▶ _TASK_
Find the line holding "M319 729V733H323L325 814H320L317" in the entries below. Give it again exactly, along with every line after it up to and including the line holding "687 1923 723".

(Stored entries)
--*--

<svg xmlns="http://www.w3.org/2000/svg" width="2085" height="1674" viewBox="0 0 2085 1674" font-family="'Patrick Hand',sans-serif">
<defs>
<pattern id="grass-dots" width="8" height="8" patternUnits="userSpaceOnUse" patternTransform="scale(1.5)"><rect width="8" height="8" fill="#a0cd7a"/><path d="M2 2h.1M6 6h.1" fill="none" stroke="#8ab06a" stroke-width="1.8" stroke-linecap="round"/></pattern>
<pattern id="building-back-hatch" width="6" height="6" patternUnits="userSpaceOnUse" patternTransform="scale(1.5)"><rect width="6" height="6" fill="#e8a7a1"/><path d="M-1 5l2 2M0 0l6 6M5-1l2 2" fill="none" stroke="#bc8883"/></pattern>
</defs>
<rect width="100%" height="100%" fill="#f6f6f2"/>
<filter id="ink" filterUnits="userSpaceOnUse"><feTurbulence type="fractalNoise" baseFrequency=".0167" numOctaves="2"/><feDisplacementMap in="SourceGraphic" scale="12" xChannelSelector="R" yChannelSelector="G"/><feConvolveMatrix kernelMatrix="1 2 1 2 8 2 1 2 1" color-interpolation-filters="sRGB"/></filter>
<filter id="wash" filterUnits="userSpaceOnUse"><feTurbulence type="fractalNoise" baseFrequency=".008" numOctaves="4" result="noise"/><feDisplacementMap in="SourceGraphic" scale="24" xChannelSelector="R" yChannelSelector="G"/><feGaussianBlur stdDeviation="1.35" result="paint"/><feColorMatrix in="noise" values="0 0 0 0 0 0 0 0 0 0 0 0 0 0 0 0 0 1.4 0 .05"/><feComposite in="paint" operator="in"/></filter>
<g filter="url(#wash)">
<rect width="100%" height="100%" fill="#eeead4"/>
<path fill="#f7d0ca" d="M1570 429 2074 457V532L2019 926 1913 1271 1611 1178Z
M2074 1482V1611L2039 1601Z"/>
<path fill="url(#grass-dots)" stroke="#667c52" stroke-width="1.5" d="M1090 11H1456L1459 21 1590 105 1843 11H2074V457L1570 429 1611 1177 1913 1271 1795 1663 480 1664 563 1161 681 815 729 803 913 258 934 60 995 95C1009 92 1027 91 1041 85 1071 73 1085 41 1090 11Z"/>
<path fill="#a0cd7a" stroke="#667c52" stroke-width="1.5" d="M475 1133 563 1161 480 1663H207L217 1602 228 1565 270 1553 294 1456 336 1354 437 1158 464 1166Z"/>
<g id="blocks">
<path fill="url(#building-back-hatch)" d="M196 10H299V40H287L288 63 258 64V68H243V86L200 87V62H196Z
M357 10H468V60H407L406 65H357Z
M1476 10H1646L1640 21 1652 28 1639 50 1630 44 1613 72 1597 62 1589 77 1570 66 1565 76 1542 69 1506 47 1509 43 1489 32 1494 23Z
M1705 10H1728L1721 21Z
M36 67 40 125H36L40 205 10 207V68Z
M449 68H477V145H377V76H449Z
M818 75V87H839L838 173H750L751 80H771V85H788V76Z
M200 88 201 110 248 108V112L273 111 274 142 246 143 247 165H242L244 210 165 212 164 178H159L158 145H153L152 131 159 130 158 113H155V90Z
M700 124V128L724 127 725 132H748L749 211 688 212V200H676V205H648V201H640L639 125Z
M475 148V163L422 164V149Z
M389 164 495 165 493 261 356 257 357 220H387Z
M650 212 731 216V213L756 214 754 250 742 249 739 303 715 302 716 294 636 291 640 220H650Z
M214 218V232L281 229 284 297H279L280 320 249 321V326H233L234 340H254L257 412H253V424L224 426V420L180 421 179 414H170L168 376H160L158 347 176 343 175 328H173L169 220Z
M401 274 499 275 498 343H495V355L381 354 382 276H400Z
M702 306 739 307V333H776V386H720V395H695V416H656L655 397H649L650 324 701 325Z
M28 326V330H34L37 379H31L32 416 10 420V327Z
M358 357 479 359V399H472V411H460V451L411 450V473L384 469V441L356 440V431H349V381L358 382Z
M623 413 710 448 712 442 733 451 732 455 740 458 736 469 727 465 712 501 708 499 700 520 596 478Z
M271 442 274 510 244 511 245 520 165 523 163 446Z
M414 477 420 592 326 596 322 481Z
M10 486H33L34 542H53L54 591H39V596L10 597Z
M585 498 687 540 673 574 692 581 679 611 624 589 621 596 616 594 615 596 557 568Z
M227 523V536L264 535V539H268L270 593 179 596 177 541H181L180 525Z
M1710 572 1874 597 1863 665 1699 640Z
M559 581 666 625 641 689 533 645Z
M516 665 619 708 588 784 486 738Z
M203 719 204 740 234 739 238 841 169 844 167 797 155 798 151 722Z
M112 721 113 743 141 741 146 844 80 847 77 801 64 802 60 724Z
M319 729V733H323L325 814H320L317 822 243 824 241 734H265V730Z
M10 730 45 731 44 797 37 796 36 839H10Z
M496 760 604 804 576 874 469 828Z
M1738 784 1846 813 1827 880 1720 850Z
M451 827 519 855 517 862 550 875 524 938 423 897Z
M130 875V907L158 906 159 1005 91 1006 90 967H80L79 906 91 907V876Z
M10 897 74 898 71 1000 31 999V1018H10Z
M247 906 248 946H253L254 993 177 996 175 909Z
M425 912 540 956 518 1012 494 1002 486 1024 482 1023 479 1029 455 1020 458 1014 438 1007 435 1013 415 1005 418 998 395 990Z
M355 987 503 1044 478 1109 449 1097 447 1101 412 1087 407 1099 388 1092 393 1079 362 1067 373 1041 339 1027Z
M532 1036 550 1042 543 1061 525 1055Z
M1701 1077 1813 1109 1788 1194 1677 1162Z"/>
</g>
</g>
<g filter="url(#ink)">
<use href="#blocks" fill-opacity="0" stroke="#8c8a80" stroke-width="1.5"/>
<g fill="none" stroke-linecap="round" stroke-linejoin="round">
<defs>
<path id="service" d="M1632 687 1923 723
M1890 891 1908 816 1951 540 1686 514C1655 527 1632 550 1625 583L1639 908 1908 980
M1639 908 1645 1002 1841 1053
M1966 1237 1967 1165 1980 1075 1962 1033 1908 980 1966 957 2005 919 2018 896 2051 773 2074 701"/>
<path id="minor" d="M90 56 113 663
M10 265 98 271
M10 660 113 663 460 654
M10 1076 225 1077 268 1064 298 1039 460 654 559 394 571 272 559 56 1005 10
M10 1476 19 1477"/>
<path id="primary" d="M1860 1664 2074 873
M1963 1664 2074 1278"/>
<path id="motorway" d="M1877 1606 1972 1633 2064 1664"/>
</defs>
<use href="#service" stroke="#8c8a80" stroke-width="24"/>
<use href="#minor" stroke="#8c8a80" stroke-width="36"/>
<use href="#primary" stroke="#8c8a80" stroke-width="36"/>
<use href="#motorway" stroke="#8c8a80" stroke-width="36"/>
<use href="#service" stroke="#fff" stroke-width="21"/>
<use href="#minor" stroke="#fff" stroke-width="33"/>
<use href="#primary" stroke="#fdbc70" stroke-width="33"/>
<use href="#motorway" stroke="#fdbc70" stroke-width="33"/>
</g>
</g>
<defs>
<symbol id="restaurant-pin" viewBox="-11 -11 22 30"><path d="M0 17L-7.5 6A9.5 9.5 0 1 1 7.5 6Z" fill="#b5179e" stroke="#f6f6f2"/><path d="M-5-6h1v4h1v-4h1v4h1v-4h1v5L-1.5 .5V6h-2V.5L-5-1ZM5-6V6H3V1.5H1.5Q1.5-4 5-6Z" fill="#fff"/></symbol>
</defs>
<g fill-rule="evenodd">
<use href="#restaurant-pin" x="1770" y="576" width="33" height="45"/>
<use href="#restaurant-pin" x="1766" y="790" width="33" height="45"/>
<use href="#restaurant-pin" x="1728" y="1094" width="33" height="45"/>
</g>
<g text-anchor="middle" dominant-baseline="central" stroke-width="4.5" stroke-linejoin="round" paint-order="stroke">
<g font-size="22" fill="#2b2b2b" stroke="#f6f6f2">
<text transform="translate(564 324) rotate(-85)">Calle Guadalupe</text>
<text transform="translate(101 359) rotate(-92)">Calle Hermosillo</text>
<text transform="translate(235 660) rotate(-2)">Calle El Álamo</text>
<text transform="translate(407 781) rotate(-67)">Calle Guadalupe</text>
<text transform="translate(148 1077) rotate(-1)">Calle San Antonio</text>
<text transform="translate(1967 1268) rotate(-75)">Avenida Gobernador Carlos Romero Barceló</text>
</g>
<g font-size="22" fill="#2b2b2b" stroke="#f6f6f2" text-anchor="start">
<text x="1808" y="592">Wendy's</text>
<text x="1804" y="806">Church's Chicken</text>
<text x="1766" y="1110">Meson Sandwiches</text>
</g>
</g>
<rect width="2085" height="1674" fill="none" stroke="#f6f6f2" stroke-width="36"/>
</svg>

--*--

▶ _OUTPUT FOR THIS EXERCISE_
M319 729V733H323L325 814H320L317 822 243 824 241 734H265V730Z
M10 730 45 731 44 797 37 796 36 839H10Z
M496 760 604 804 576 874 469 828Z
M1738 784 1846 813 1827 880 1720 850Z
M451 827 519 855 517 862 550 875 524 938 423 897Z
M130 875V907L158 906 159 1005 91 1006 90 967H80L79 906 91 907V876Z
M10 897 74 898 71 1000 31 999V1018H10Z
M247 906 248 946H253L254 993 177 996 175 909Z
M425 912 540 956 518 1012 494 1002 486 1024 482 1023 479 1029 455 1020 458 1014 438 1007 435 1013 415 1005 418 998 395 990Z
M355 987 503 1044 478 1109 449 1097 447 1101 412 1087 407 1099 388 1092 393 1079 362 1067 373 1041 339 1027Z
M532 1036 550 1042 543 1061 525 1055Z
M1701 1077 1813 1109 1788 1194 1677 1162Z"/>
</g>
</g>
<g filter="url(#ink)">
<use href="#blocks" fill-opacity="0" stroke="#8c8a80" stroke-width="1.5"/>
<g fill="none" stroke-linecap="round" stroke-linejoin="round">
<defs>
<path id="service" d="M1632 687 1923 723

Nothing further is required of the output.